> _Saved entries_
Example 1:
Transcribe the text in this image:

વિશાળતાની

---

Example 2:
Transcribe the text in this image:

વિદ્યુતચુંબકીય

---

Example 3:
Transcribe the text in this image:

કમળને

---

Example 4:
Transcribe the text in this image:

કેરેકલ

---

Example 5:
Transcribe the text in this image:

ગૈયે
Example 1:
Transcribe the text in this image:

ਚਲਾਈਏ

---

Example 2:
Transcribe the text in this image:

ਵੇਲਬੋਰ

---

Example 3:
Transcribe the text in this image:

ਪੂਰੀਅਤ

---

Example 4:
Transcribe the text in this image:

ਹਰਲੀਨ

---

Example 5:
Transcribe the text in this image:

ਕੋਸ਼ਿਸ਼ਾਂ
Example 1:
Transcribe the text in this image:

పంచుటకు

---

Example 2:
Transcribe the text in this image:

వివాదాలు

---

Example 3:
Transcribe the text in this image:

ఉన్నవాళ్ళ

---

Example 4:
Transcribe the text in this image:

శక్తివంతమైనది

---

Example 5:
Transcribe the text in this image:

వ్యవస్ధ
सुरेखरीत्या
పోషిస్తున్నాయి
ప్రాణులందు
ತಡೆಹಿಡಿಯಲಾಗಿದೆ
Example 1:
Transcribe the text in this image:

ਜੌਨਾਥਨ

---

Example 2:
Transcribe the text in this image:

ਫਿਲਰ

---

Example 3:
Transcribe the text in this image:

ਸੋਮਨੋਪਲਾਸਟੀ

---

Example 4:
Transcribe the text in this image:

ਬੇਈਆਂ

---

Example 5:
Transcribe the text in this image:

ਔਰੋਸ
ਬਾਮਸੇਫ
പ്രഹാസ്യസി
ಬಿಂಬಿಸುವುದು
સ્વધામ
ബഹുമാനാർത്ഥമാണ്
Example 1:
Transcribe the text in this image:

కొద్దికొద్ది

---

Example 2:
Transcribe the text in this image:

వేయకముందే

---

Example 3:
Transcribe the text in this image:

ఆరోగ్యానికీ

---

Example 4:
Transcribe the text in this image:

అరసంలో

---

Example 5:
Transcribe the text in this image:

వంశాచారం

> _EXERCISE_
Every line above needs to be repeated exactly as shown.

> _SOLUTION FOR THIS EXERCISE_
Example 1:
Transcribe the text in this image:

વિશાળતાની

---

Example 2:
Transcribe the text in this image:

વિદ્યુતચુંબકીય

---

Example 3:
Transcribe the text in this image:

કમળને

---

Example 4:
Transcribe the text in this image:

કેરેકલ

---

Example 5:
Transcribe the text in this image:

ગૈયે
Example 1:
Transcribe the text in this image:

ਚਲਾਈਏ

---

Example 2:
Transcribe the text in this image:

ਵੇਲਬੋਰ

---

Example 3:
Transcribe the text in this image:

ਪੂਰੀਅਤ

---

Example 4:
Transcribe the text in this image:

ਹਰਲੀਨ

---

Example 5:
Transcribe the text in this image:

ਕੋਸ਼ਿਸ਼ਾਂ
Example 1:
Transcribe the text in this image:

పంచుటకు

---

Example 2:
Transcribe the text in this image:

వివాదాలు

---

Example 3:
Transcribe the text in this image:

ఉన్నవాళ్ళ

---

Example 4:
Transcribe the text in this image:

శక్తివంతమైనది

---

Example 5:
Transcribe the text in this image:

వ్యవస్ధ
सुरेखरीत्या
పోషిస్తున్నాయి
ప్రాణులందు
ತಡೆಹಿಡಿಯಲಾಗಿದೆ
Example 1:
Transcribe the text in this image:

ਜੌਨਾਥਨ

---

Example 2:
Transcribe the text in this image:

ਫਿਲਰ

---

Example 3:
Transcribe the text in this image:

ਸੋਮਨੋਪਲਾਸਟੀ

---

Example 4:
Transcribe the text in this image:

ਬੇਈਆਂ

---

Example 5:
Transcribe the text in this image:

ਔਰੋਸ
ਬਾਮਸੇਫ
പ്രഹാസ്യസി
ಬಿಂಬಿಸುವುದು
સ્વધામ
ബഹുമാനാർത്ഥമാണ്
Example 1:
Transcribe the text in this image:

కొద్దికొద్ది

---

Example 2:
Transcribe the text in this image:

వేయకముందే

---

Example 3:
Transcribe the text in this image:

ఆరోగ్యానికీ

---

Example 4:
Transcribe the text in this image:

అరసంలో

---

Example 5:
Transcribe the text in this image:

వంశాచారం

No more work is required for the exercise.